What are Calendar Years and Periods? What is TTM?

Most companies have a fiscal year end around December 31, so their fiscal years and periods line up with normal calendar years and periods. However, for companies that have other fiscal year end dates, there will often be a difference between the calendar and fiscal period and year. 

In Calcbench, we allow you to look at data based its best fitting calendar period, in order to make it more comparable across company. For example, calendar period Q4 2013 contains data from each company that best fits the period from October to December 2013. For most companies this will also be their fiscal period Q4 2013. However, in the case of Apple (AAPL), whose fiscal year ends in September, calendar period Q4 2013 would line up with Apple's fiscal period Q1 2014 (the period from November to December 2013).  
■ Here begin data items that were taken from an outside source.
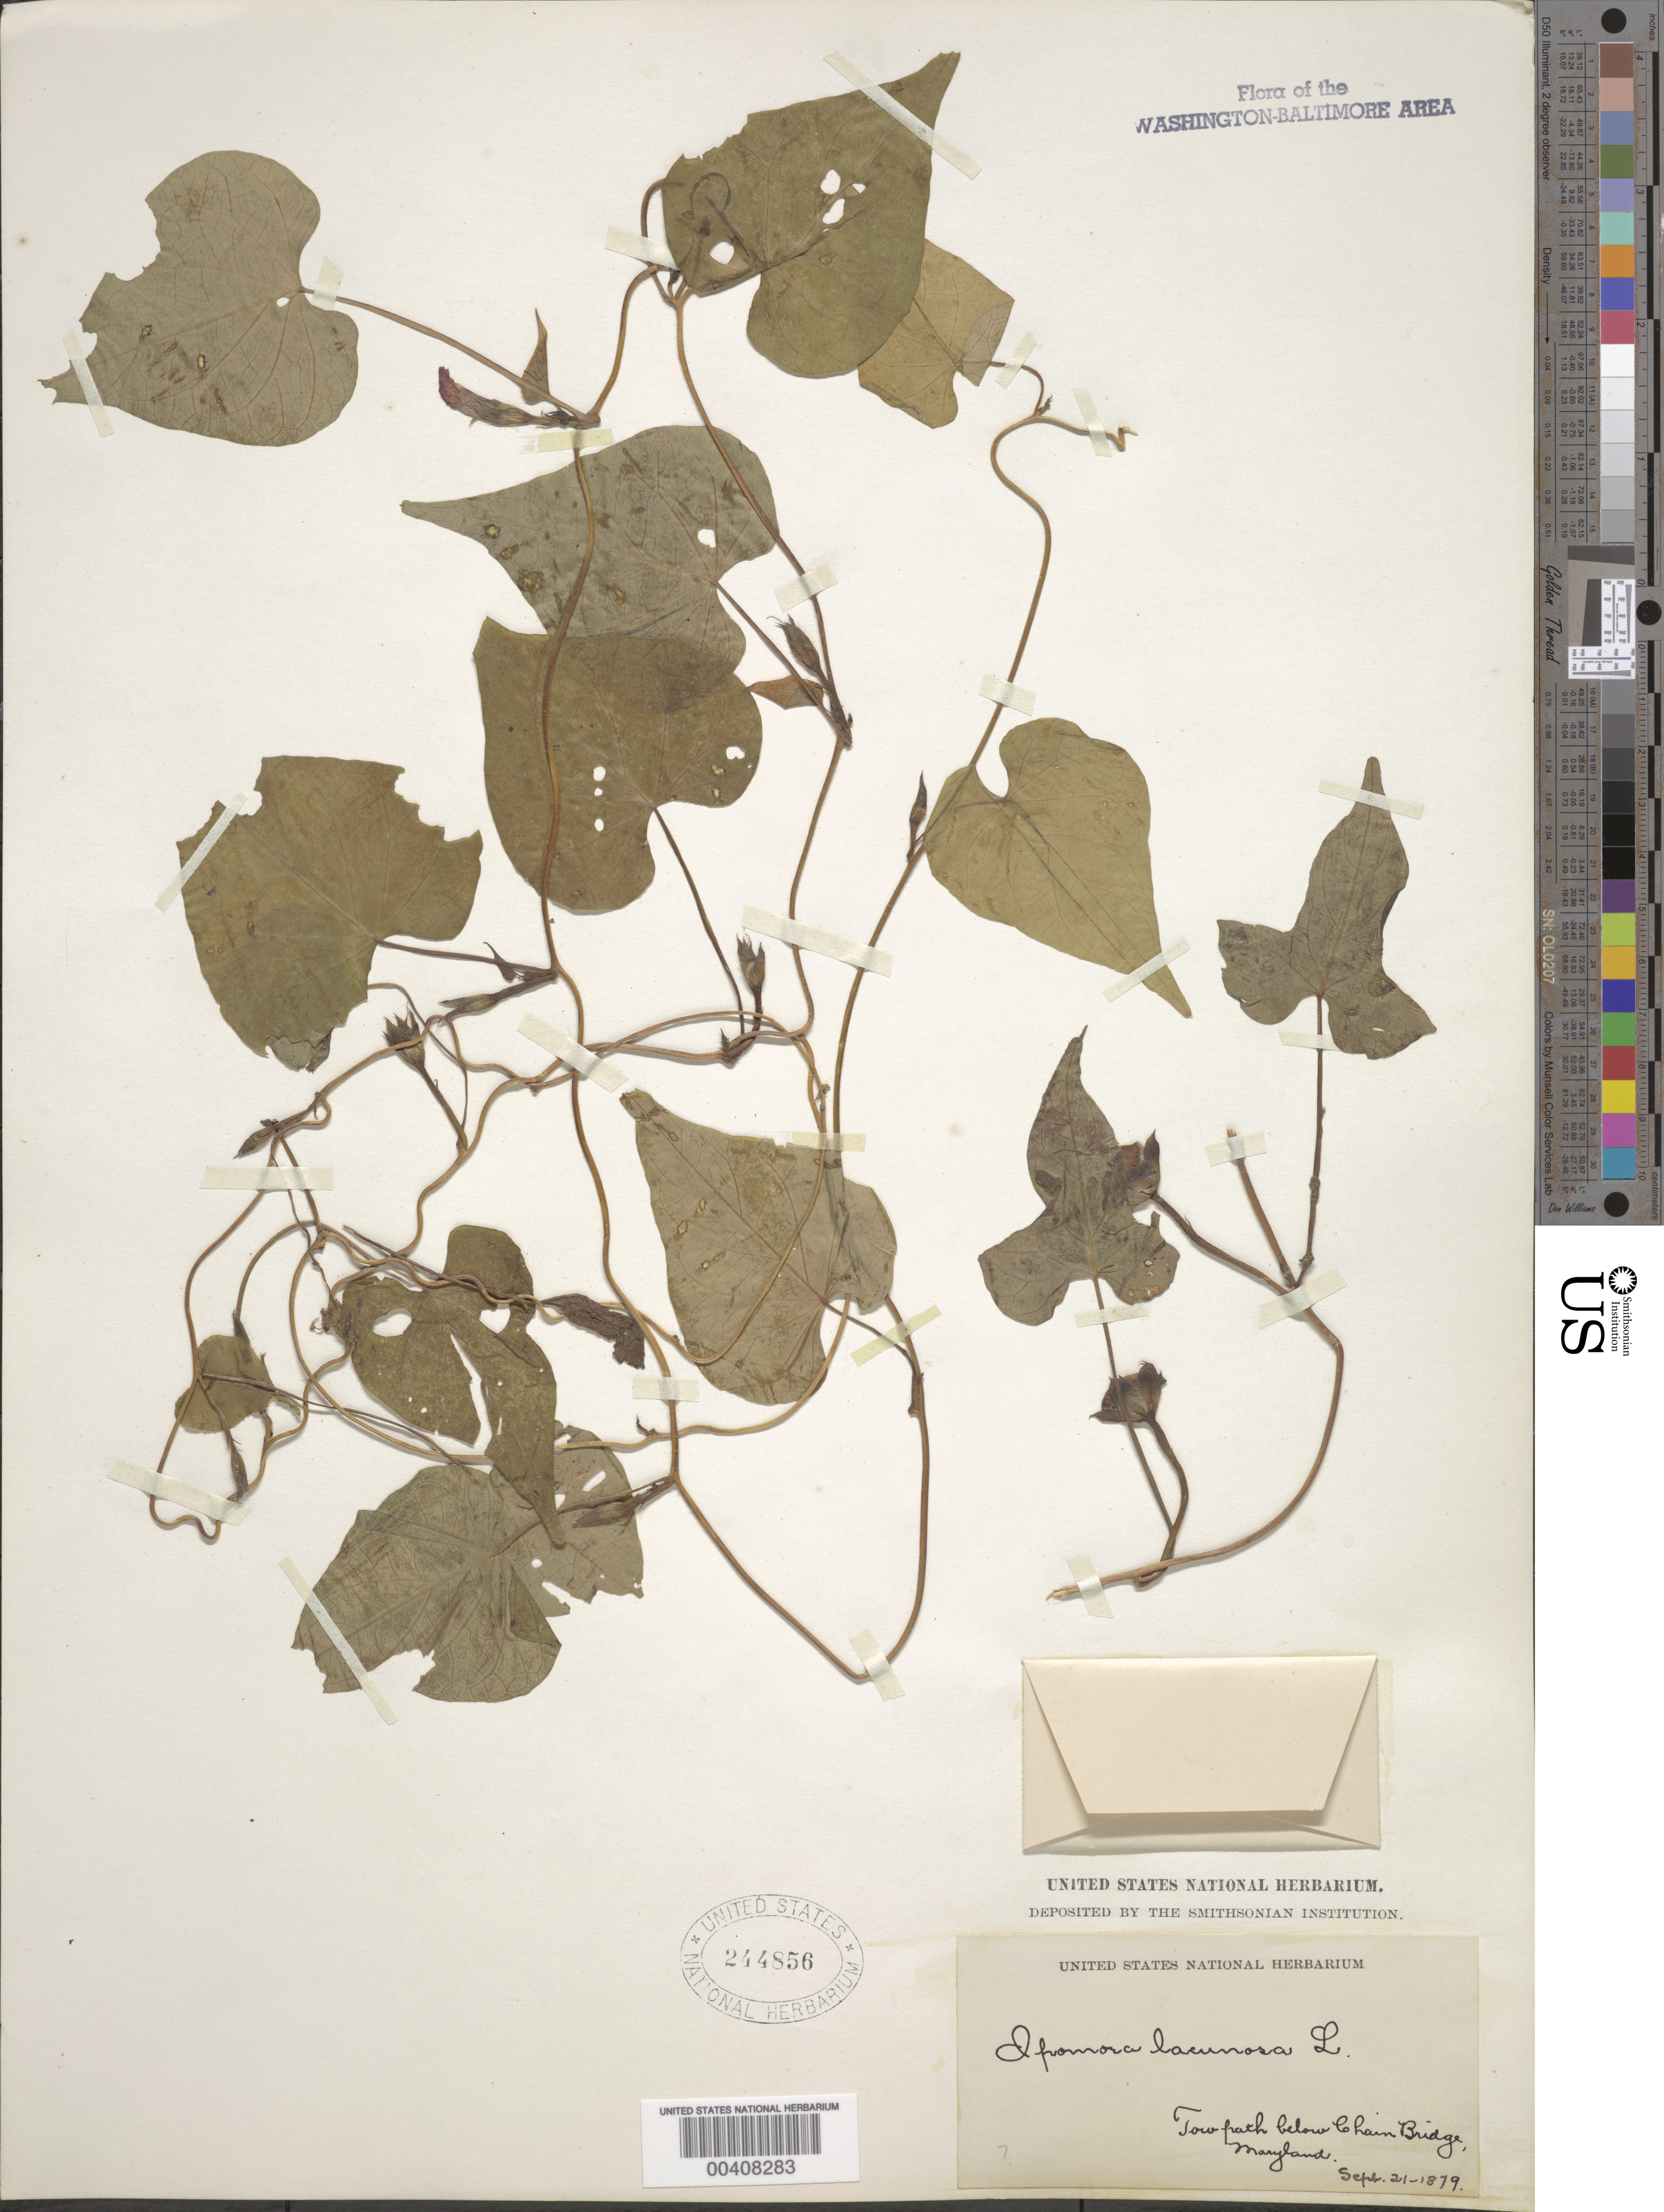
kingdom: Plantae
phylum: Tracheophyta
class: Magnoliopsida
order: Solanales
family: Convolvulaceae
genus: Ipomoea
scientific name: Ipomoea lacunosa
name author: L.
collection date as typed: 21 Sep 1879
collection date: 1879-09-21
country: United States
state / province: Maryland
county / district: Montgomery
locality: Towpath below Chain Bridge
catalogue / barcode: US 244856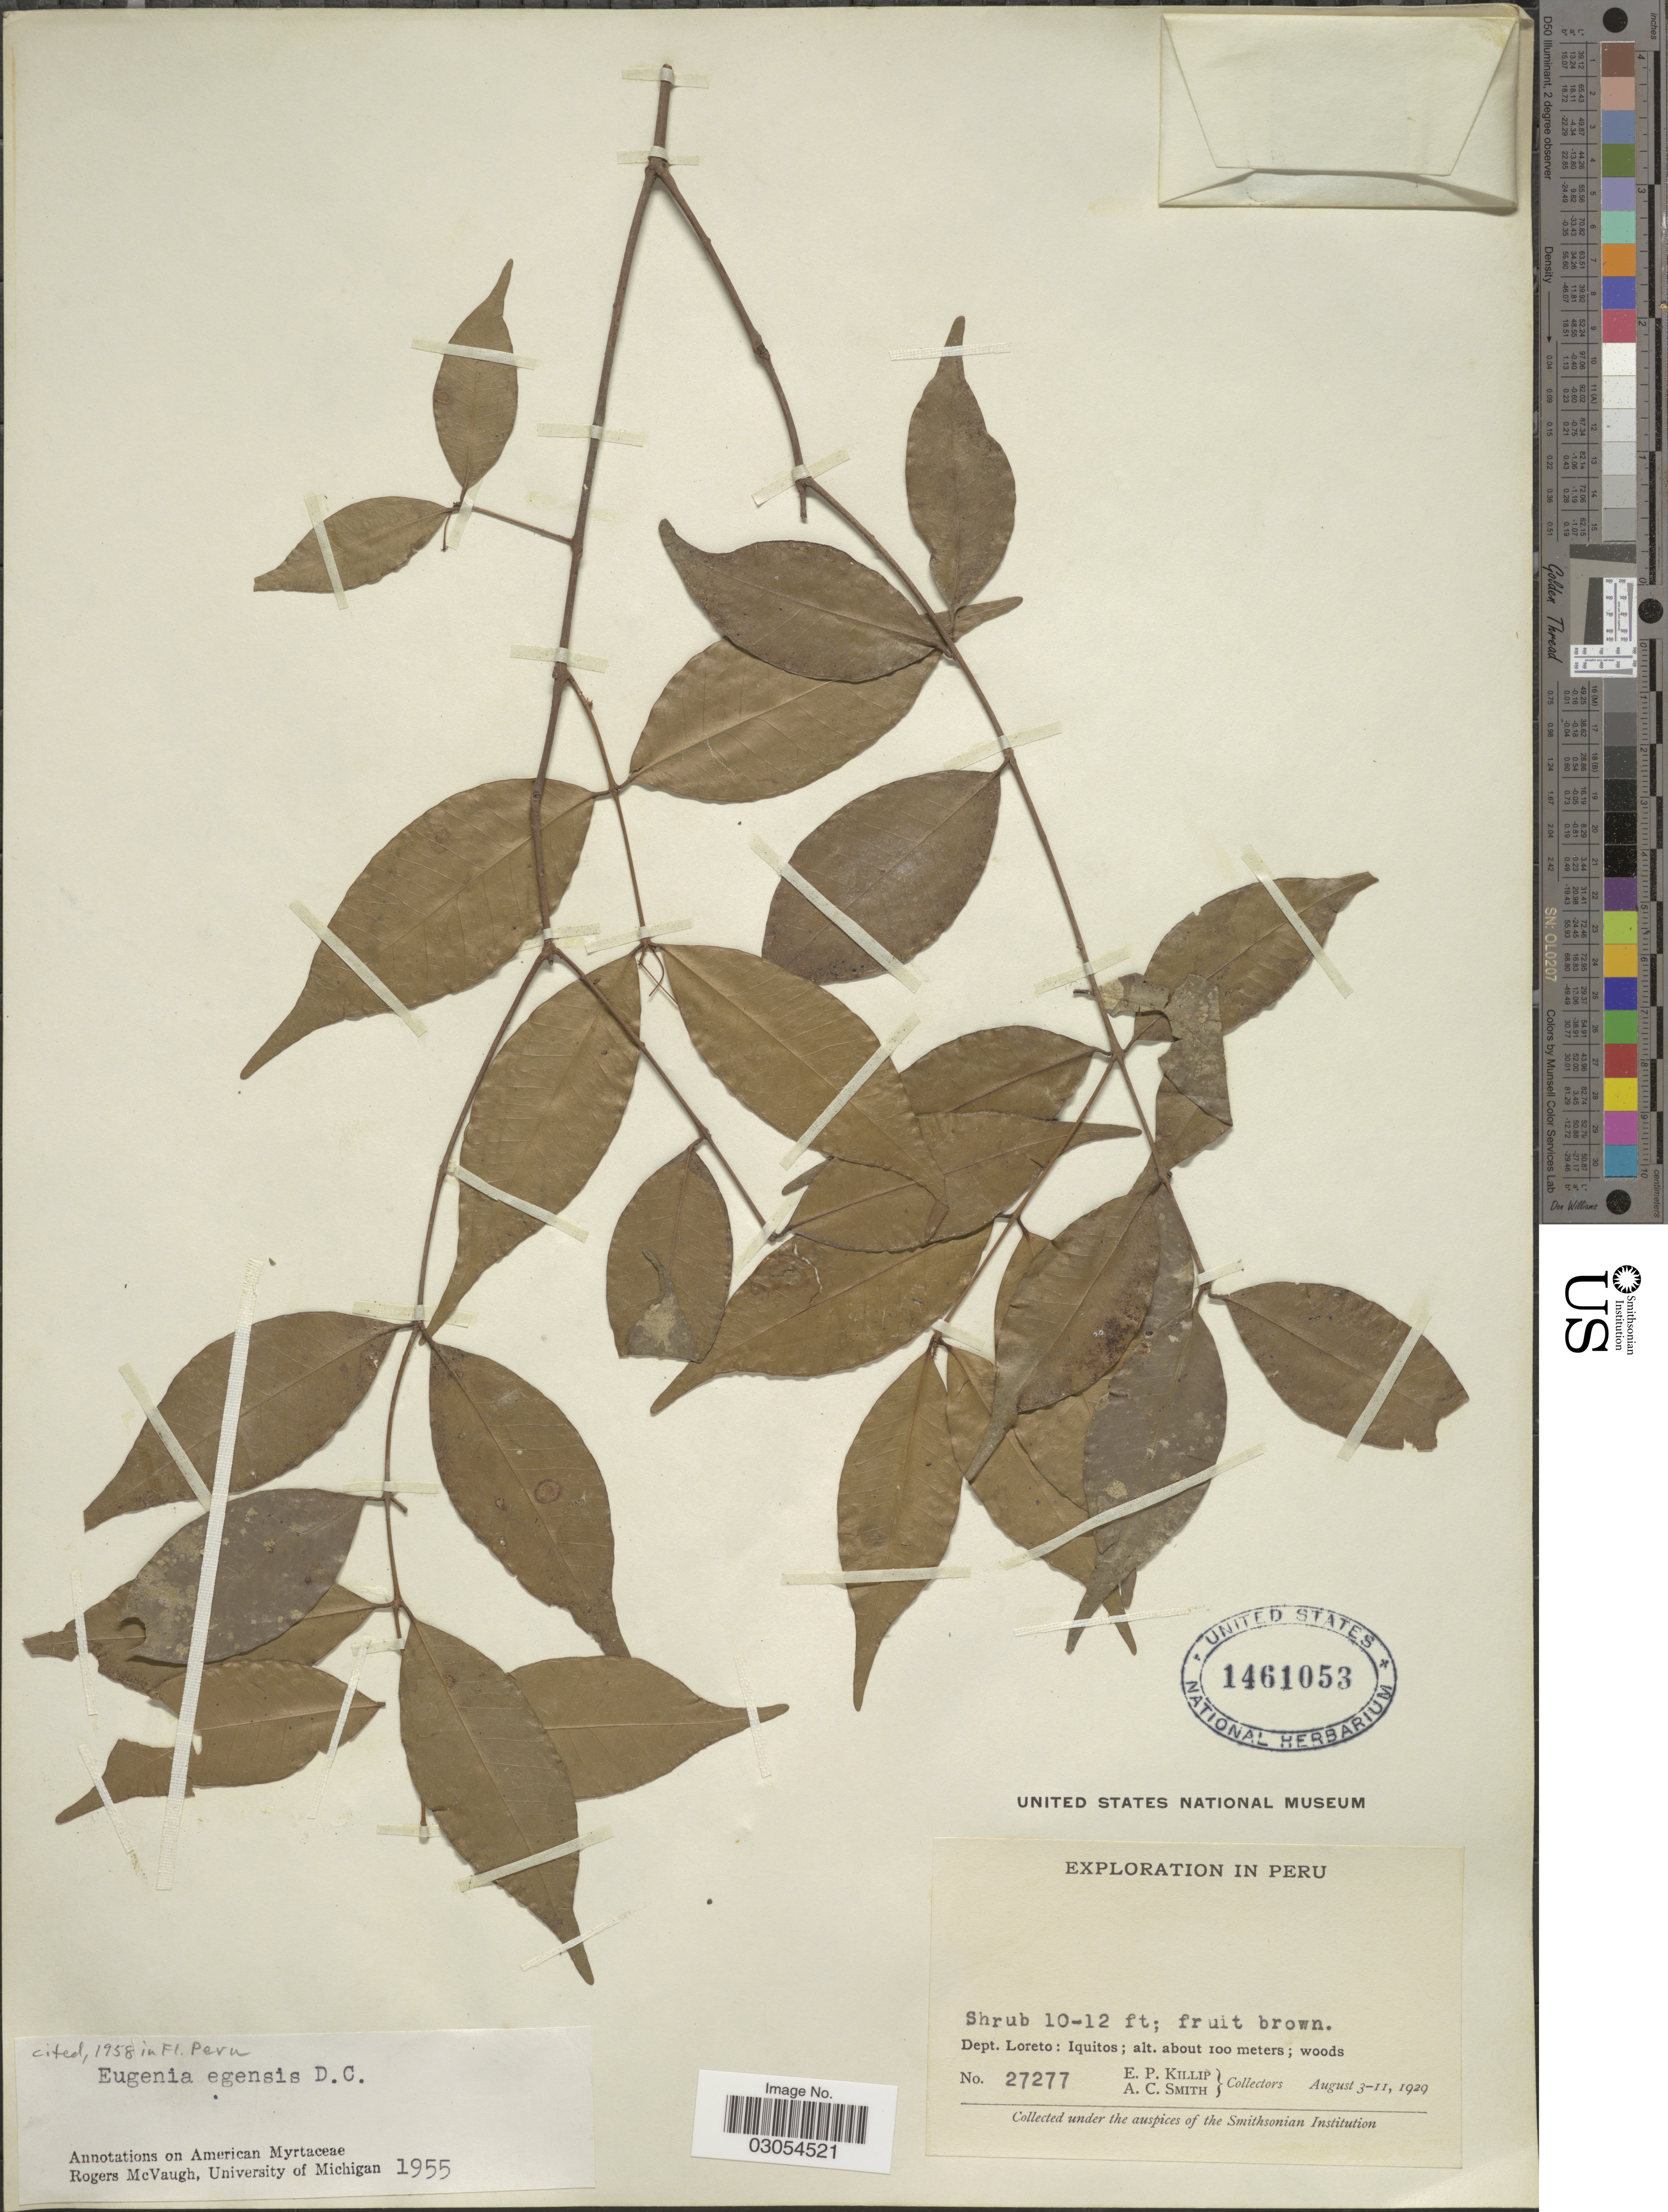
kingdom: Plantae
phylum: Tracheophyta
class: Magnoliopsida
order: Myrtales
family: Myrtaceae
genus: Eugenia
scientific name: Eugenia egensis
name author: DC.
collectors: E. P. Killip & A. C. Smith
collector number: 27277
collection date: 1929-08-03/1929-08-11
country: Peru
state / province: Loreto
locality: Dept. Loreto: Iquitos.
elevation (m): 100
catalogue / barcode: US 1461053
In addition, companies that do not have periods ending at the end of December, may assign their fiscal year however they see fit. One company might consider themselves to be in fiscal year 2014, when another similar firm may consider themselves to be in fiscal year 2013. In order to compensate for this, we assign a standard calendar year. If a company's year ends on or before June 30, 2014 they are in calendar year 2013. If it ends after, they are in calendar year 2014.    

TTM (or trailing twelve months) means that we are adding up the quarters necessary to show a full year's worth of financials ending at the specified calendar period.

Assigning fiscal periods to calendar periods follows this logic - If the midpoint of the period falls in the first 91 days of the year it get sets to Calendar Q1.  With the exception being retailers and other companies that follow the 4/4/5 calendar and have unusual length periods, we sometimes have adjust those on a case by case basis.